T h e e y e i n t h e e y e o f t h e s t o r m
In the beginning of this year I received one of
those e-mails that make your day!
Lady Lazarus,
an enchanting musician from Savanna, Georgia was telling me that
she likes my work and asked me if I
would be interested in creating a video for one
of her songs. Listening to her
music
made the decission very easy.

LADY LAZARUS "THE EYE IN
THE EYE OF THE STORM" >>>
http://www.myspace.com/ladylazarusintheory
As a visual artist, I usually work on site-specific projects. I see a space, and then
relating to it, I create a piece.
Making a music video is different and absolutely new
for me—in my way of working
it’s unusual to start with something
that’s not visual, and it was very surprising that
Melissa’s music immediately created such
strong images in me. The very difference
here is that a song gives such a strong frame:
time.
From our very first interaction, I felt a connection
with Melissa; the moment she wrote
to me — the circumstances I was in, the song
we both picked, even being over-the-Atlantic
— everything felt close, intimate, even
comforting. So it didn’t surprise me much that
I could easily combine old material and, for me very
personal video material, with new
sequences I filmed after I was listening to her
songs. Everything fit together, and killed
time and space, and for a while I became the
“eye in the eye of the storm.”
Katherina Lackner
r e v i e w s
We floated first. Suspended, upside down in the way babies prefer to float in that
inland sea alone. We couldn't
tell at first, but the moontide push and pull of our first
liquid homes was our first
cradle. Gently rocking us back and forth before we emerged
through latex and fluorescent
lights, dry-docked and landlocked. Our desire for the
comforting, circular rock can be
found in the way we can never walk in a straight line.

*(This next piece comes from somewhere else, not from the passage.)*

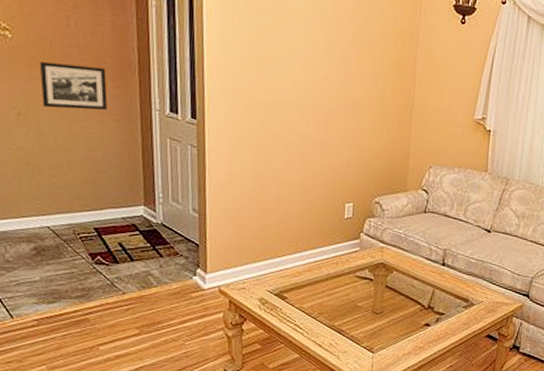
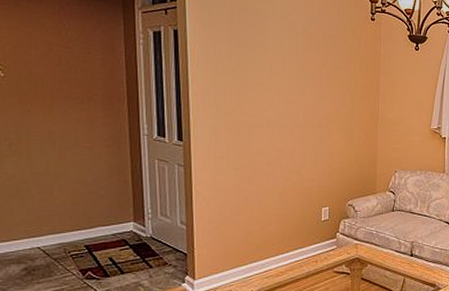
picture frame: present [39,62,107,111] -> none [31,97,98,138]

Always doubling back on the place
we once were like returning to the womb. The way,
when we find ourselves in the
agoraphobic expanse, we keep our circles tight.
The tighter the safer, like we remember ourselves floating in uterine sea.
The pairing of Lady Lazarus's
looped piano drone and Katherina Lackner's study of circular
motion as social and individual
human nature is one of the most beautiful videos I have seen this year.